Love to munch on those salted chips? You may want to lay off them as new study claims that salt does more than just affect your blood pressure.
A review paper co-authored by two faculty members in the University of Delaware College of Health Sciences and two physicians at Christiana Care Health System provides evidence that even in the absence of an increase in blood pressure, excess dietary sodium can adversely affect target organs, including the blood vessels, heart, kidneys and brain.
One of the authors William Farquhar said that blood pressure responses to alterations in dietary sodium vary widely, which has led to the concept of 'salt-sensitive' blood pressure. There were no standardised guidelines for classifying individuals as having salt-sensitive blood pressure, but if blood pressure increases during a period of high dietary sodium or decreases during a low-sodium period, the person is considered salt sensitive.
However, the research cited in the paper points to evidence of adverse effects on multiple target organs and tissues, even for people who are salt resistant.
Potential effects on the arteries include reduced function of the endothelium, which is the inner lining of blood vessels. Endothelial cells mediate a number of processes, including coagulation, platelet adhesion and immune function. Elevated dietary sodium can also increase arterial stiffness.
Researchers had previously found that excess salt intake in humans impairs endothelium-dependent dilation and another demonstrating that dietary sodium loading impairs microvascular function. In both cases, the effects are independent of changes in blood pressure.

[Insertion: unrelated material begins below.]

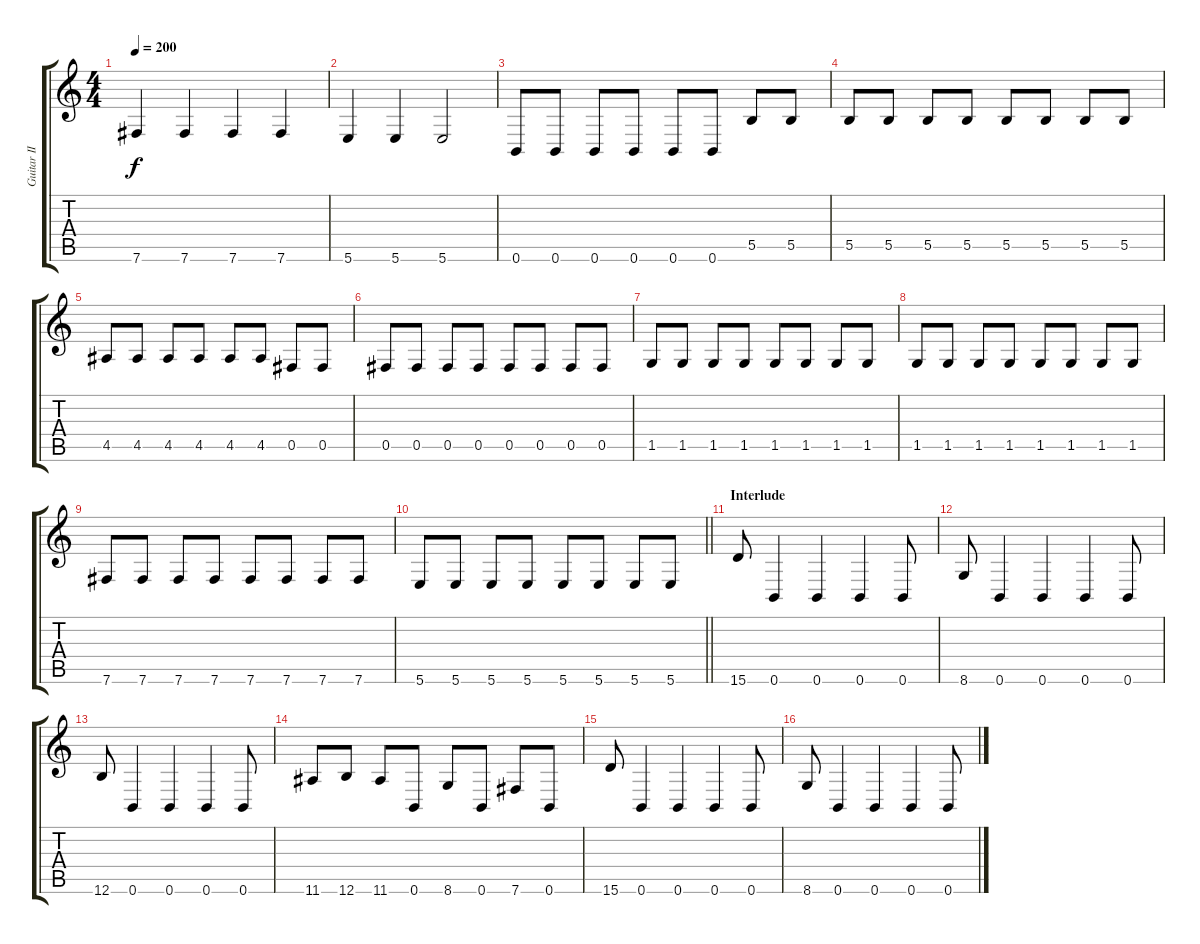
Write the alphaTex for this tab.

High dietary sodium can also lead to left ventricular hypertrophy, or enlargement of the muscle tissue that makes up the wall of the heart's main pumping chamber, added the scientists. Regarding the kidneys, evidence suggests that high sodium is associated with reduced renal function, a decline observed with only a minimal increase in blood pressure.
Finally, sodium may also affect the sympathetic nervous system, which activates what is often termed the fight-or-flight response.
Author William Weintraub said that approximately 70% of the sodium in our diets comes from processed foods, including items that we don't typically think of as salty such as breads and cereals. Also, restaurant food typically contains more salt than dishes prepared at home, so eating out less can help reduce salt intake, especially if herbs and spices -- instead of salt -- are used to add flavor to home-cooked meals.
The paper is published in the Journal of the American College of Cardiology.